Friday, June 14, 2013

Socialist Yugoslavia (1945 – 1992) as a Failed Response to Mises and Hayek: A Survivor’s Experience


Socialist Yugoslavia (1945 – 1992) as a Failed Response to Mises and Hayek:
A Survivor’s Experience
 

Handout for the Mises Meet talk
March 22, 2012

by
Predrag Rajsic

 
·         As most Yugoslavians did, I too cried, when the Yugoslavian dictator Tito died in 1980, but I cried for a different reason—I was a baby, and babies cry a lot. Other people cried because they thought “only he could keep the country afloat.” These people apparently knew something that the economists arguing that Yugoslavia proved Mises and Hayek wrong did not.

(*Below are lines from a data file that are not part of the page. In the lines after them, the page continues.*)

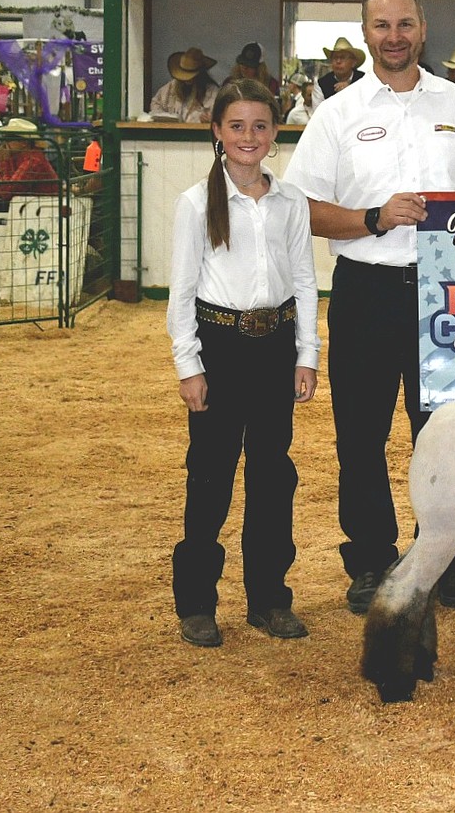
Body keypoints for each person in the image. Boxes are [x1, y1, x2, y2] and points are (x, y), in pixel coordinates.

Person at [283, 0, 455, 615]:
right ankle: (370, 559)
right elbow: (301, 208)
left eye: (404, 23)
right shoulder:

·         I grew up in a credit bubble fueled by loans from the IMF

·         When the repayment time came, there was nothing to extract from the bankrupted economy

·         Interprovincial accusations of who stole whose money became ever louder

·         And you  probably know the rest from the war news in the 1990’s

This should make a pretty clear case that Yugoslavia was a failed economic project

However, in the 1970’s and 80’s, there were claims that Yugoslavia was a proof that decentralized, worker-managed “market socialism” is a viable alternative to Hayek’s and  Mises’s arguments in favour of private ownership of mans of production.

Mises’s and Hayek’s argument:

·         No single mind has all the time- and place-specific information dispersed among many individuals needed for economically feasible (rational) planning of the whole economy

·         Market prices provide information to individuals that make their individual plans fit into the total pattern of production

·         Private ownership of the means of production gives individuals the incentives to use these means based on the time- and place-specific knowledge they possess

How was the Yugoslavian economy structured?

·         Markets for consumer goods

·         Worker-managed firms

o   Workers vote on decisions

§  elect managers

§  how to divide profits

§  how much to reinvest in the company

o   But the worker “owned” firm capital assets could be sold and bought only at the state-determined prices, and only to the state or to other worker-managed enterprises

§  Structure of production not determined through he use of time- and place-specific dispersed individual knowledge but by a state order

o   When leaving the firm, a worker cannot claim any of the capital assets of the firm

§  No incentives to vote for reinvesting

§  Strong incentives to vote for wage increases

·         which would then be used to invest in private goods: cars, household items (electronics, furniture), farm equipment, home renovations, vacations, etc.

·         stealing the firm equipment or products  in collaboration with the management was not uncommon

·         MALINVESTMENT—unsustainable structure of production

§  Wages determined by the kind of labour performed, not by the market demand for specific kinds of labour (labour theory of value)

·         incentives to advance through the ranks just to get a desired wage

o   decided by voting in worker assemblies

o   incentives to please the “opinion makers”

o   getting a desired job becomes a consequence of political entrepreneurship rather than economic entrepreneurship

o   to advance through the ranks, you need to be a member of the Communist Party—respond to the desires of the communist oligarchy  

§  unskilled and unqualified people often in key positions

·         As a result, by the 1970’s many firms are insolvent—subsidized by the central government by using the profits of the successful firms, taxes, international loans, and by printing money

·         By the mid-1980’s state imposed reinvestment standards (and thus wage cuts) to keep afloat the crumbling industrial complex, trigger rampant worker strikes.